Denis and Alastair had lost touch for over 30 years. AROnline did our Cilla Black routine and put them together. It really was a case of light the blue touch paper and retire... wonderful stuff!
Denis and Alastair had lost touch for over 30 years. AROnline did a Surprise Surprise
routine and put them together again – it really was a case of light the blue touch paper and
retire… Wonderful, emotive stuff! (Photo: Jacky Lawler)

Time was also spent chatting to some of the exhibitors running the stalls in the Autojumble and Classic Trader Village, too – there were one or two who sadly seem to thrive on charging ridiculous prices for sub-standard tripe but, on balance, most of them were lovely folk driven by the buzz and the feeling in the air. I even managed to source the correct period brochure for my project MintEgo. Every corner and every hall just oozed a love for our rich motoring past and I am proud to have met and chatted to friends old and new about topics so amazingly varied. In my own experience, this year was, for me, not about the cars but more about the men and women behind them. It was the best show yet!
Finally, of course, there are the AROnline readers and fans like yourselves. Thanks to the readers who, after noting my press pass, said hello and gave praise and admiration for the site. It is, after all, your interest and comments that drives us all forward along with the passion you share with us all. The Vice-President of the MG Car Club expressed the wish to see more anecdotal stuff involving my own experiences from the showroom and workshop – to you, Sir, consider that in the pipeline. Oh, and by the way, the Naylor name lives in the form of the still-thriving Naylor Brothers Restorations business based in Shipley, West Yorkshire.

You will find much more about Naylor Cars plc on AROnline in the near future…

Mike Humble

Upon leaving school, Mike was destined to work on the Railway but cars were his first love. An apprenticeship in a large family Ford dealer was his first forray into the dark and seedy world of the motor trade.

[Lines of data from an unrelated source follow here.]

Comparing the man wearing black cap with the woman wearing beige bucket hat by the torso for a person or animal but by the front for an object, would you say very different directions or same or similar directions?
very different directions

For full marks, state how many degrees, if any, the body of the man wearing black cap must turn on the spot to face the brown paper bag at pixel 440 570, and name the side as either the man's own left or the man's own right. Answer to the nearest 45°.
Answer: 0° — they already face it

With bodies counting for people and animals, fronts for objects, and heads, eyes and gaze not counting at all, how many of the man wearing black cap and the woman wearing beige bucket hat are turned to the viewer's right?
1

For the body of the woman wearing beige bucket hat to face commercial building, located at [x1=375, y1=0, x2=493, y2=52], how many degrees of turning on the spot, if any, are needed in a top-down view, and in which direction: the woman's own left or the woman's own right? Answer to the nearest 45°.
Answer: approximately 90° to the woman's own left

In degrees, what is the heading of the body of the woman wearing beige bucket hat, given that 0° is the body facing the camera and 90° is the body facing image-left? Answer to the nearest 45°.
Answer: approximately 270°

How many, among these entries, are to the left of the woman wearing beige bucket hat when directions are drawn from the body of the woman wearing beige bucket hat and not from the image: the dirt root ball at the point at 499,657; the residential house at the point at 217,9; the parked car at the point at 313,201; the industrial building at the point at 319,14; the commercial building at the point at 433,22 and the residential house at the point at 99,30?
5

Moving on to Rover and then PSV / HGV, he has circumnavigated most departments of dealerships including parts, service and latterly - the showroom. Mike has owned all sorts of rubbish from Lada to Leyland and also holds both Heavy Goods & Public Service Vehicle licences, he buys & sells buses and coaches during the week. Mike runs his own automotive web site and writes for a number of motoring or commercial vehicle themed publications

6 Comments

  1. So very true Mike! And it is indeed where most of my time at the show passed – getting in touch with people I do only see ever so often and putting names to faces new and old. And not to be forgotten getting to meet you in person for the first time.

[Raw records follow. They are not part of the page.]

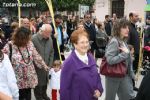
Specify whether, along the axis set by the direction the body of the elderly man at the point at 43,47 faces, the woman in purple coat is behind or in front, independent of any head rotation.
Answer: in front

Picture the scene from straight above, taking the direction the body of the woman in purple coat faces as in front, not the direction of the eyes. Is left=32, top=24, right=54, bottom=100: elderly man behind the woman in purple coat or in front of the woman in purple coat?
behind

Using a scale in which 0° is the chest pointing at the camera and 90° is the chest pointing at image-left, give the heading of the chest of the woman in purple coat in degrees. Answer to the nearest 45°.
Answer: approximately 315°
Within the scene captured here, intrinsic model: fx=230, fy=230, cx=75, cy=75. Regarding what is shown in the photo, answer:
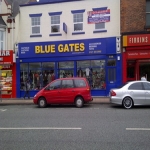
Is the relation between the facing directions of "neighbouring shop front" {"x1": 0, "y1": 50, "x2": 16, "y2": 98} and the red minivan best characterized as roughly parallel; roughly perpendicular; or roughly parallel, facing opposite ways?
roughly perpendicular

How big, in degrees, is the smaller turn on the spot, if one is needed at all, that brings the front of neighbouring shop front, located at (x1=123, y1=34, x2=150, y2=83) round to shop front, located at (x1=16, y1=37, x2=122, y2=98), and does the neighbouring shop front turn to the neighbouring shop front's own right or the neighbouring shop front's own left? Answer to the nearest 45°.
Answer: approximately 90° to the neighbouring shop front's own right

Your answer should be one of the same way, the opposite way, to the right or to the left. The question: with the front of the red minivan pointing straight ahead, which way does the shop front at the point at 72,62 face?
to the left

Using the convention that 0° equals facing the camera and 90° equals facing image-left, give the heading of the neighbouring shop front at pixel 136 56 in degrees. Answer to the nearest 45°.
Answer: approximately 0°

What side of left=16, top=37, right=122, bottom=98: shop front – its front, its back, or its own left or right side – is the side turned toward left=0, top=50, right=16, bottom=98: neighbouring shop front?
right

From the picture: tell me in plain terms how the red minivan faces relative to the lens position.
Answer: facing to the left of the viewer

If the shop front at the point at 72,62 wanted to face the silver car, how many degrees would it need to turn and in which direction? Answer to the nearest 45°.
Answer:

  2. Nice write-up, Mike, and also great to hear that you had the chance to reminisce with both Kevin and Denis. Both are still very passionate about their former lives working at Longbridge and still have some interesting stories to tell and facts to share. I must admit I have not seen Kevin since his days at Longbridge and hope our paths will cross one day.

    Judging by the photos he doesn’t seem to have aged in all that time!

    Sorry we did not meet up Mike although I did bump into Keith and we had a brief chat.

  3. Always good to catch up with old colleagues, aquaintances and personality’s for a good “chinwag” at events like this. Sounds like you had a spiffing time Mike…
    and that Naylor TF1700 looks glorious.

  4. I spent a highly enjoyable 6 hours at the show on Sunday, briefly bumping into Keith and saying hello. Oddly I am amazed at both how much I saw and at how much I missed!

  5. Did Mike see the mint 5000 mile Allegro ? A real Rip Van Winkle of a car. And of course there were three of the BL 1800 “Wedges” there, in all their guises, (Austin, Morris, and Wolseley).

    I remember some time in the mid-seventies coming across a convoy of these on the Abingdon Bypass, presumably fresh off the Cowley production line.

    In the 70s I was on motorbikes so didn’t drive many cars, only the Austin 1100. I think most people who lived in Birmingham in those days drove Minis or 1100/1300s. A very good car was the 1100 from a driving and handling point of view. As we all know rust killed them all off, but I managed to catch my second 1100 with Waxoyl before it got too established.